Many Tories 'unable to forgive' Mark Reckless
With his softly spoken professorial exterior, it is easy to forget quite how divisive a figure Mark Reckless is in the Conservative party.
There are many who are unable to forgive or forget his defection to UKIP on the eve of the Tory conference two and a half years ago.
The dramatic scenes then when Nigel Farage unveiled him in front of a roaring UKIP crowd was in marked contrast to Thursday's events in Cardiff Bay when it was done with as little fanfare as possible.
Aware of the sensitivities, there was no photo-shoot with him and the Welsh leader Andrew RT Davies.
The only picture of them together was in fact a quick snap by my colleague Dan Davies who bumped into them in the corridor in Cardiff Bay.
Conservatives at the assembly are acutely aware of the big job of work ahead of them persuading the rest of the party that it will have been worth bringing Mr Reckless into the fold in order to become the main opposition.
Behind the scenes, they feel the criticism they got was less than expected which means they feel this can be toughed out.
The question is whether that is an overly optimistic assessment of the situation.
A number of Welsh Tory MPs are clearly unhappy.
Byron Davies was the first to break ranks, calling Mark Reckless a castoff and a lost soul before laying into the leadership of Andrew RT Davies.
The risk for Mr Davies is that he alienates himself from the rest of the party.
I suspect an area we will keep on returning to is the status of Mr Reckless.
For all intents and purposes, he is now a senior Welsh Conservative politician - and yet he is not a party member.
And not only is he not a member, it has been made quite clear he is not going to be allowed to be one any time soon.
Much of this will revolve around the language as well.
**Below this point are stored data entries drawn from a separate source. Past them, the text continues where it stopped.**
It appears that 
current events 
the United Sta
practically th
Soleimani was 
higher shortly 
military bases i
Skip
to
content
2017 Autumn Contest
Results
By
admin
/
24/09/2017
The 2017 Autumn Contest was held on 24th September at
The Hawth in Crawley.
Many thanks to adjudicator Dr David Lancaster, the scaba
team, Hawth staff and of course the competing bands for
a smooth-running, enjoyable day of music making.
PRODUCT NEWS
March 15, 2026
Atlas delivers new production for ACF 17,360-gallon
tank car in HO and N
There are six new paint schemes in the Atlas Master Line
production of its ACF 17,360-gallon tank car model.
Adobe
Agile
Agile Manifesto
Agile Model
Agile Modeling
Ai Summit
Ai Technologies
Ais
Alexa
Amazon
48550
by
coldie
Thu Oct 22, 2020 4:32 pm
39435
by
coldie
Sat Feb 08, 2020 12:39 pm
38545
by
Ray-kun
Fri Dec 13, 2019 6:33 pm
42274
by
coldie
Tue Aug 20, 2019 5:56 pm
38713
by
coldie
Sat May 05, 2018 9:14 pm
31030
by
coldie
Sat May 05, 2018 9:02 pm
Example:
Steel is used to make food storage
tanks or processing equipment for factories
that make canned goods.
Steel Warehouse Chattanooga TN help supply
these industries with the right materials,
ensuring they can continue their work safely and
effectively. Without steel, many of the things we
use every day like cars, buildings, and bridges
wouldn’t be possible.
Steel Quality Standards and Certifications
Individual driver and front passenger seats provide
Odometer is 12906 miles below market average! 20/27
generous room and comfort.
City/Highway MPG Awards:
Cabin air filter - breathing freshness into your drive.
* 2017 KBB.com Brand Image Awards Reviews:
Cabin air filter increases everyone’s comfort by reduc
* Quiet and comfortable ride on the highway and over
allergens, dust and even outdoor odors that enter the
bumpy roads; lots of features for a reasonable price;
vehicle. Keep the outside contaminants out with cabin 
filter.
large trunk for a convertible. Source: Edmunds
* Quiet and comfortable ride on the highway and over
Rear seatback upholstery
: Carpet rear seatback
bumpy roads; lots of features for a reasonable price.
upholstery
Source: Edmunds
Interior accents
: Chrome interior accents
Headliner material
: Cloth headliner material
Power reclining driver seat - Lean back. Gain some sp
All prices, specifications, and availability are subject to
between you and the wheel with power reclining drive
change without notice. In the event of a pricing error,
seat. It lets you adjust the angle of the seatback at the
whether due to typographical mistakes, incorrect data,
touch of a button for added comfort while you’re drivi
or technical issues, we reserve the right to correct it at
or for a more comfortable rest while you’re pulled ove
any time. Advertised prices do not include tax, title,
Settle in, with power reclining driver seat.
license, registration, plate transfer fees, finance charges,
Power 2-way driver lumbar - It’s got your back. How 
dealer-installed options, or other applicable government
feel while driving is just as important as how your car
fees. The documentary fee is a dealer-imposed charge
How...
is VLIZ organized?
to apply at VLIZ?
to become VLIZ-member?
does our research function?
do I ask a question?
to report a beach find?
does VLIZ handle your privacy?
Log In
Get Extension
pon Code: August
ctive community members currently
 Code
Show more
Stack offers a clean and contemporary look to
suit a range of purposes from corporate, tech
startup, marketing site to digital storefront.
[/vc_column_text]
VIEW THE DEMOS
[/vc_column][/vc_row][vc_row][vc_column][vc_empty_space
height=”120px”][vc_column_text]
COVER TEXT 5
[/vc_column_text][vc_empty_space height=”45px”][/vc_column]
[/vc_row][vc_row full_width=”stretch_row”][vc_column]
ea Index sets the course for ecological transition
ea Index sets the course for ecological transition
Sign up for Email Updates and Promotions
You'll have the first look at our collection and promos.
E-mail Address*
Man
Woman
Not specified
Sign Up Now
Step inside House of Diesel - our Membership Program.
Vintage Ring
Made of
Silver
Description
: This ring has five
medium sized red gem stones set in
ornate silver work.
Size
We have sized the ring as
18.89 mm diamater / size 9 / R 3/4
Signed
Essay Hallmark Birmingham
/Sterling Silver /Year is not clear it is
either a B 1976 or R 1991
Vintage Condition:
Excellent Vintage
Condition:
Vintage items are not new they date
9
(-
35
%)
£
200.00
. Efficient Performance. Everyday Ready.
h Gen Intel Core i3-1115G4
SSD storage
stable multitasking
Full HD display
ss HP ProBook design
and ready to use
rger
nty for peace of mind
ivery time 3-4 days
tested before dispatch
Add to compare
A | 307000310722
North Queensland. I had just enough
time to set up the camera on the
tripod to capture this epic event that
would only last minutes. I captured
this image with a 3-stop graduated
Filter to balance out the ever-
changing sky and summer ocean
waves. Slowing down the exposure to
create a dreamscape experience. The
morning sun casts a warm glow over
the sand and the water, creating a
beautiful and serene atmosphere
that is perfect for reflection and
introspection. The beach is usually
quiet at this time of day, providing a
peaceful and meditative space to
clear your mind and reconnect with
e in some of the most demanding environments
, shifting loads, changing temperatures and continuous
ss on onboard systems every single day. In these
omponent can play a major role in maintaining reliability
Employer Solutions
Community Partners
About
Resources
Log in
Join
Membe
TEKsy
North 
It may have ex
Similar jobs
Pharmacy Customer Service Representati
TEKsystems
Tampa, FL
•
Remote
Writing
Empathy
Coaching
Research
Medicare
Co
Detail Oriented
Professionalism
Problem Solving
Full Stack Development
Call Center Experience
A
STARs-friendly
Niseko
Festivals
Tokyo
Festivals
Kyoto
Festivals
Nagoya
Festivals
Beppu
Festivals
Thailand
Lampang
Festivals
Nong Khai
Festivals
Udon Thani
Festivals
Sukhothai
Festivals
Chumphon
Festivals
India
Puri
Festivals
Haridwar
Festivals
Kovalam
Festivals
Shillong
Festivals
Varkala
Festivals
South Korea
The Tories at the assembly insist he will be known as a Welsh Conservative AM.
One Conservative MP told me that was delusional because of his barrier to party membership.
It is unclear where this goes and what Tories at Westminster, and Downing Street for that matter, can do to stop this in its tracks.
There has been nothing official from Downing Street. Behind the scenes I am told there is real anger. There is a lot of persuading to be done.
And while there may be much unhappiness in Conservative ranks, it is nothing compared to the anger on display within UKIP in Wales.
The last day of term at the assembly has a habit of giving us something to talk about. The final day before the Easter break was no exception.